David Faro (HS’89)

David Faro (HS’89)

David Faro (HS’89) has lived and worked with some of the most privileged people on the planet.

As the former Enrichment Director of The World—the largest private luxury expedition ship sailing on the world’s oceans—David’s job was to ensure that people living on the ship had access to a first-class lifestyle while visiting many of the world’s top destinations. From seeing penguins in Antarctica to enjoying sport fishing in Zihuatanejo, the experiences available to the residents of this ship’s palatial suites were up-close-and-personal. Through a lot of it, David Faro had the good fortune to be front and centre.

“Sometimes I feel like I’ve been everywhere in the world, twice. I’ve visited all seven continents and over 150 countries,” the enigmatic changemaker enthuses. “Part of my job was to build a network of leading academics to fly in and educate our residents on every point of interest imaginable. If they wanted to climb mountains, the ship brought us to places like Alaska and we made it happen. If they wanted to scuba dive, we voyaged to the Great Barrier Reef. If residents wanted to learn about Shackleton and his famous voyage, we brought them to the South Atlantic Ocean to follow in his footsteps.”

David met his wife Tricia on board, and the two lived a life most people only dream about. “We worked 16-hour days together to give residents whatever they wanted. My job was to help lead and maintain the lifestyle, education, and entertainment expectations on board. Tricia was a big part of the team that helped accomplish that.”

During his time at Luther, David was probably the one considered least likely to rub shoulders with the world’s elite. In fact, he was a bit of a dark horse amongst his peers. “I wasn’t the star academic or athlete. In fact, I was a rough kid, not easy to educate—an artsy type who loved musical theatre and played guitar in chapel. I was a PK—the pastor’s kid—and I questioned everything. My parents taught at Luther. Their friends were my teachers. If they challenged me, I challenged them back. I was rebellious,” he says, smiling at the memory. “Our education was couched in Lutheran principles, but all of us were encouraged to stretch and become bigger versions of ourselves through critical thinking. There’s deep value in that gift.”

While many of his peers went off to university, David travelled the globe, played folk music, planted trees, hitchhiked coast to coast, worked in the fishing industry, and opened art galleries in Sarasota, Florida. While it sounds like David earned a degree in the university of life, he also holds a Master of Public Administration.

“My first dreams were of being a rock star, and I spent six years touring the country with a band called Aunt Betsy. Our gig was acoustic, and it emerged from singing around Lutheran campfires,” he says. “In between making music, I rode motorcycles across Europe, India, and Southeast Asia. When Aunt Betsy started to take off, we moved to downtown Chicago, with a 32nd-floor apartment and a recording studio across the street.”

At the pinnacle of Aunt Betsy’s career, just as they were about to record their fourth album, a member of the band was struck and gravely injured while crossing the street to the studio. “It was horrific. We went outside and there were helicopters and police everywhere,” David recalls.

This seminal moment changed everything, and the band ceased to exist. “I sold everything and packed up and moved back to Washington state. I developed my love of the mountains and mountaineering there as a child. I needed some more of that,” he says.

In fact, David spent the next decade climbing, even though he readily admits it’s a dangerous sport.

“There’s not a serious climber out there who doesn’t know someone who’s lost their life.” For David, the pain of having lost loved ones to mountain adventures is deep. It’s taken years to come to terms with that time in his life. Yet he continues to return to the mountains. “For me, it’s about beauty,” he says simply. “It’s about connecting with energy that only mountains deliver.”

Today, David and Tricia have two sons, Isaiah, 16, and Leo, 11. “We’ve mostly home-schooled them—we’re the weird educator parents offering our kids experiential, child-led learning,” he laughs. “I lean on many of the life lessons that were shared with me by great educators like Rick Nostbakken and Randy Brooks. Our kids are now in the public system (in Olympia, Washington), but we’ve worked hard to raise well-rounded thinkers who, I hope, question everything.”

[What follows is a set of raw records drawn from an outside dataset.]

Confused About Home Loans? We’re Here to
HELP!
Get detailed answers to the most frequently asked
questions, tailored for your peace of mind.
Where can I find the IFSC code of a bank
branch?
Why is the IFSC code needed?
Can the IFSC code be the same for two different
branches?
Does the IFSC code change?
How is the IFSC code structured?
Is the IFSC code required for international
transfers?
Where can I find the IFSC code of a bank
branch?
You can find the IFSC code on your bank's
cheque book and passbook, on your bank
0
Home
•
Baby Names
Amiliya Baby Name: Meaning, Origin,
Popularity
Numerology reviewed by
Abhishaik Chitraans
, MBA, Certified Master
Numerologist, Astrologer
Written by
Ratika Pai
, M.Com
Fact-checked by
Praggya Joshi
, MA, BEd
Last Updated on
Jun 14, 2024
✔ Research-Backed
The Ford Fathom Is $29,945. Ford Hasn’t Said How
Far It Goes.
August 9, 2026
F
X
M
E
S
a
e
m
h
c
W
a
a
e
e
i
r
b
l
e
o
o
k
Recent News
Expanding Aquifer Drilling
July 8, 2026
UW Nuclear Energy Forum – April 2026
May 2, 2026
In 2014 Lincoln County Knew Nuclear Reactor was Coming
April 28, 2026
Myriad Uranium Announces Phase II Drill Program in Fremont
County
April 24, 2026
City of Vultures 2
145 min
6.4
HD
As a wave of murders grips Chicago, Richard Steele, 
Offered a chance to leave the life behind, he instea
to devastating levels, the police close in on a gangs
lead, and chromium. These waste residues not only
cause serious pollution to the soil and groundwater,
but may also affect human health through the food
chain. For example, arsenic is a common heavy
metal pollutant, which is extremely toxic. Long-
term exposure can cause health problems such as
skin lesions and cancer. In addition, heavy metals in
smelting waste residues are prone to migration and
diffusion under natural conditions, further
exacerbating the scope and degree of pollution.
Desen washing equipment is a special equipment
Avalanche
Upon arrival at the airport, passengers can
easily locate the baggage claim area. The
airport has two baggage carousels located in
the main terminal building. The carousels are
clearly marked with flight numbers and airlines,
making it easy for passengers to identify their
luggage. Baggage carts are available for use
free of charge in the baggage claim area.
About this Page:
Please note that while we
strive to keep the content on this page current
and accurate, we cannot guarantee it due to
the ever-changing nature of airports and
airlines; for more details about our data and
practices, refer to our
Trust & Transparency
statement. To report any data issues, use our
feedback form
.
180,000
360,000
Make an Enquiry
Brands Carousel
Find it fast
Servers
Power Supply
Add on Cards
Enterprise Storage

David’s world travels and unorthodox career path have given him a keen perspective on building collaborative networks. In addition to running his own podcast highlighting the adventures of other Luther grads, David now holds a national position that focuses on workforce development strategies in the hospitality industry. “I work with people aiming to see how things fit together today, and then see how they’d like things to fit together in the future. I work to make meaningful change happen.”

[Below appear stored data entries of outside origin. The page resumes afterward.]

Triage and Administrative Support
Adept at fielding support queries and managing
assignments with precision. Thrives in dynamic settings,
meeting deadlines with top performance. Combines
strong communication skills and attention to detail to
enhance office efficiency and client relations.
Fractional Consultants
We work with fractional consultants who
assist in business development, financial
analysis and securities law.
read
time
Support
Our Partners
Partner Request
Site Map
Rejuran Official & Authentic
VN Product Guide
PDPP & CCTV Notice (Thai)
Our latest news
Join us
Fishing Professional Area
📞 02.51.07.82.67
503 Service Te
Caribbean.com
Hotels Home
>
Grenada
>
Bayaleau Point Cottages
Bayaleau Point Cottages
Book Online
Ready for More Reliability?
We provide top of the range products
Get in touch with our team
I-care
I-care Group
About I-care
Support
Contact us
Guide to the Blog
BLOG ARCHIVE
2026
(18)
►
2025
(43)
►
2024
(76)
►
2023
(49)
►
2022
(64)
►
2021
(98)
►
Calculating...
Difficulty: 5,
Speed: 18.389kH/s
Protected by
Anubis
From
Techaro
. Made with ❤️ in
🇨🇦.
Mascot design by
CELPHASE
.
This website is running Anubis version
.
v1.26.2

David says he’s lived the kind of life where he has wanted for nothing. “I’ve been blessed with so much,” he confides. “I deeply value people who seek opportunities to give something back to their communities. There’s a scholarship that honors my sister Jeniffer’s memory by giving opportunities to young people who love to sing. My younger sister Katie’s career gives back every day as an advocate for the deaf and hard of hearing. My parents are living examples of lives given in service to others. I hope I do the same, in my own small ways.”